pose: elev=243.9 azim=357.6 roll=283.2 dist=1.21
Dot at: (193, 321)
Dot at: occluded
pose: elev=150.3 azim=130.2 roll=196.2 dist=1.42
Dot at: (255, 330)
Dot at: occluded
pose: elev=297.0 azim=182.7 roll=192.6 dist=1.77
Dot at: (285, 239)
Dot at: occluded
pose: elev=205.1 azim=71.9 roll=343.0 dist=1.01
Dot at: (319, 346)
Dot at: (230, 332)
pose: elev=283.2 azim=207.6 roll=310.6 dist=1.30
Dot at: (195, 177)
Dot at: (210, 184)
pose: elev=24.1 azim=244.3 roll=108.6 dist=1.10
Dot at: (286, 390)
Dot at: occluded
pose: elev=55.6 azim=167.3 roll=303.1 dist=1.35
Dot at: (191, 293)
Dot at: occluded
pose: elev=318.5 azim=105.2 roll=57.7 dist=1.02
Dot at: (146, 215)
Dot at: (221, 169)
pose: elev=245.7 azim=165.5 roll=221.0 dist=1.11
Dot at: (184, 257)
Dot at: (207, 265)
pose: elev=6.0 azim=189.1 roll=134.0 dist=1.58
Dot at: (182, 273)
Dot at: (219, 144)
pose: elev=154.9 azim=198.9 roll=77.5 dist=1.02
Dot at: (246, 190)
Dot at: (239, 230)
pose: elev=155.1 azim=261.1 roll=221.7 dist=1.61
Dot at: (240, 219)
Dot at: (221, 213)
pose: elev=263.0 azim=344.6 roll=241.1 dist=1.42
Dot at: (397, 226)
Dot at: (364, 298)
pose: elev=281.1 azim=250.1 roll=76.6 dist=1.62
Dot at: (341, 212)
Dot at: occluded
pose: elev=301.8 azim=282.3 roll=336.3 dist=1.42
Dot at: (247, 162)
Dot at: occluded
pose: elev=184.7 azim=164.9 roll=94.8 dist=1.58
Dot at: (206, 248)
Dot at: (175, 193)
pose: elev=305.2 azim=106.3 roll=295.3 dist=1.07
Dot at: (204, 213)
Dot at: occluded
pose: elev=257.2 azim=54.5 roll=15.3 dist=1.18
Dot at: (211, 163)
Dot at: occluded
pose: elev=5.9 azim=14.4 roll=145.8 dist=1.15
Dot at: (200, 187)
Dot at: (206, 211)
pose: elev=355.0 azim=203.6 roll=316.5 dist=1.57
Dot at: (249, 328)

_ _ _

• **What you need to do**: Print the material from the line containing "pose: elev=281.1 azim=250.1" through the end of the material, reproducing each line verbatim.

• **Response to this task**:
pose: elev=281.1 azim=250.1 roll=76.6 dist=1.62
Dot at: (341, 212)
Dot at: occluded
pose: elev=301.8 azim=282.3 roll=336.3 dist=1.42
Dot at: (247, 162)
Dot at: occluded
pose: elev=184.7 azim=164.9 roll=94.8 dist=1.58
Dot at: (206, 248)
Dot at: (175, 193)
pose: elev=305.2 azim=106.3 roll=295.3 dist=1.07
Dot at: (204, 213)
Dot at: occluded
pose: elev=257.2 azim=54.5 roll=15.3 dist=1.18
Dot at: (211, 163)
Dot at: occluded
pose: elev=5.9 azim=14.4 roll=145.8 dist=1.15
Dot at: (200, 187)
Dot at: (206, 211)
pose: elev=355.0 azim=203.6 roll=316.5 dist=1.57
Dot at: (249, 328)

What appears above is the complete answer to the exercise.